A estratégia evita conflitos ideológicos e fortalece relações bilaterais. Exceção fica para a Argentina, devido à postura hostil de Javier Milei ao governo brasileiro.
Um foco principal são parcerias de infraestrutura, conectando o Pacífico ao Atlântico, além da ampliação dos acordos energéticos, vitais após a crise no Irã.
Recentemente, o presidente chileno José António Kast mostrou interesse em reunião bilateral com Luiz Inácio Lula da Silva na cúpula do Mercosul.
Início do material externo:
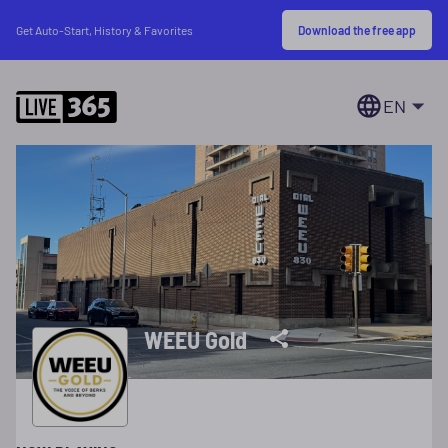
Download the free app
Get Auto-Start, History & Favorites
EN
WEEU Gold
Segundo o professor Roberto Goulart Menezes, da UnB, a situação geopolítica é delicada com a ascensão de extrema-direita, o que pode afetar cooperações ambientais, especialmente com a Colômbia.
O professor destaca que a colaboração em temas como Amazônia está abalada, refletindo na relação já estreita entre Brasil e Colômbia desde a cúpula da Amazônia em 2023.
Enquanto isso, a defesa da democracia regional e relações com a China, foco das investidas dos EUA, enfrentam novos desafios com o atual cenário político sul-americano.
O governo de Brasília reconhece dificuldades na cooperação multilateral, mas mantém confiança no Mercosul como um fórum regional relevante.